Queer Eye is an American reality television series that premiered on the cable television network Bravo during July 2003. The program's original name Queer Eye for the Straight Guy was changed after the third season to generalize the scope of its content. The series was created by executive producers David Collins and Michael Williams along with their producing partner David Metzler; it was produced by their production company, Scout Productions.
The series is premised on and uses the stereotypes that homosexual ("queer") men are superior in matters of fashion, style, personal grooming, interior design and culture. In each episode, the team of five homosexual men known collectively as the "Fab Five" perform a "makeover" (in the parlance of the show, a "make-better") on a person, usually a heterosexual ("straight") man, revamping his wardrobe, redecorating his home and offering advice on grooming, lifestyle and food.
Queer Eye for the Straight Guy debuted during 2003, and quickly became a surprise success. The success of the series resulted in merchandising, franchising of the concept internationally, and a woman-oriented spin-off, Queer Eye for the Straight Girl.

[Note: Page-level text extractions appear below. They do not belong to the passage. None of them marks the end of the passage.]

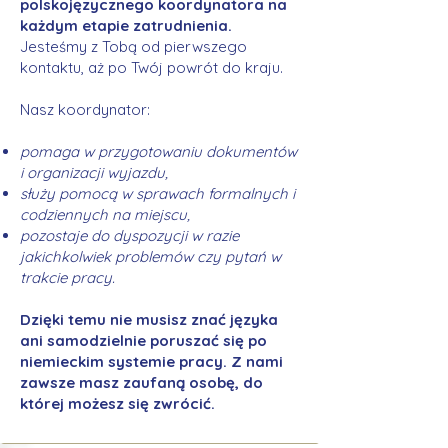
polskojęzycznego koordynatora na
każdym etapie zatrudnienia.
Jesteśmy z Tobą od pierwszego
kontaktu, aż po Twój powrót do kraju.
Nasz koordynator:
pomaga w przygotowaniu dokumentów
i organizacji wyjazdu,
służy pomocą w sprawach formalnych i
codziennych na miejscu,
pozostaje do dyspozycji w razie
jakichkolwiek problemów czy pytań w
trakcie pracy.
Dzięki temu nie musisz znać języka
ani samodzielnie poruszać się po
niemieckim systemie pracy. Z nami
zawsze masz zaufaną osobę, do
której możesz się zwrócić.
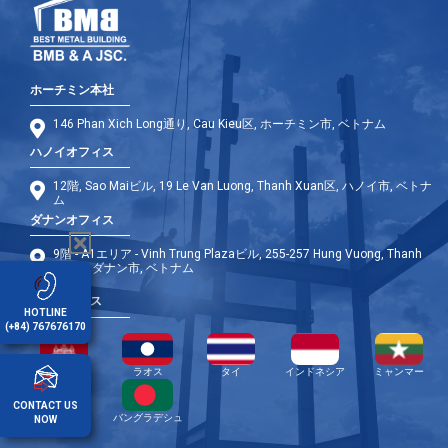
ホーチミン本社
146 Phan Xich Long通り, Cau Kieu区, ホーチミン市, ベトナム
ハノイオフィス
12階, Sao Maiビル, 19 Le Van Luong, Thanh Xuan区, ハノイ市, ベトナ
ム
ダナンオフィス
9階 - A1エリア - Vinh Trung Plazaビル, 255-257 Hung Vuong, Thanh
Khe区, ダナン市, ベトナム
海外オフィス
HOTLINE
(+84) 767676170
カンボジア
ラオス
タイ
インドネシア
ミャンマー
CONTACT US
フィリピン
バングラデシュ
NOW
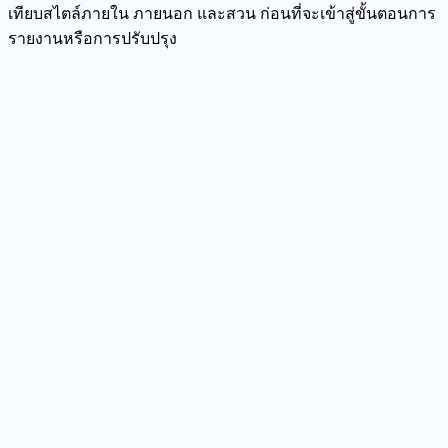
เทียบสไตล์ภายใน ภายนอก และสวน ก่อนที่จะเข้าสู่ขั้นตอนการ
รายงานหรือการปรับปรุง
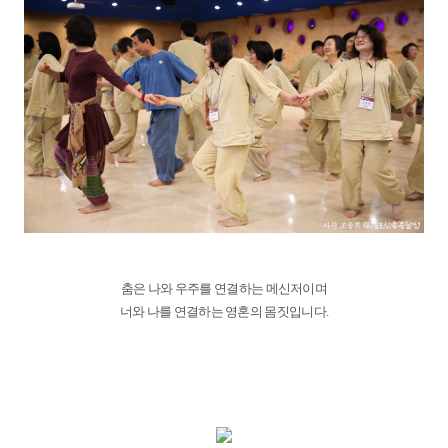
춤은 나와 우주를 연결하는 메신저이며
너와 나를 연결하는 영혼의 몸짓입니다.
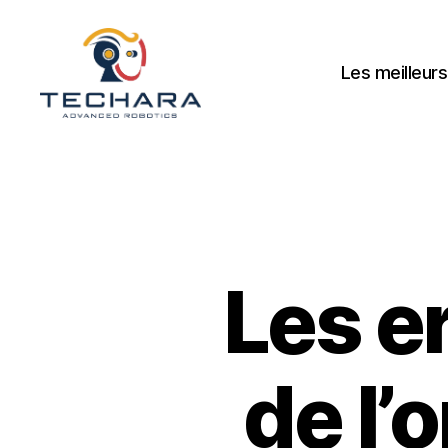
Les meilleurs
techara
Les er
de l’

Queer Eye won an Emmy Award for Outstanding Reality Program during 2004. The series' name was abbreviated to Queer Eye at the beginning of its third season to represent the show's change from making over only heterosexual men to including women and homosexual men. Queer Eye ended production during 2006 June and the final ten episodes were broadcast during October 2007. The series ended October 30. During September 2008, the Fine Living Network briefly aired Queer Eye in syndication.
On January 24, 2017, Netflix announced it has ordered a new season of Queer Eye with eight episodes, with the original Fab Five set to be replaced by new members.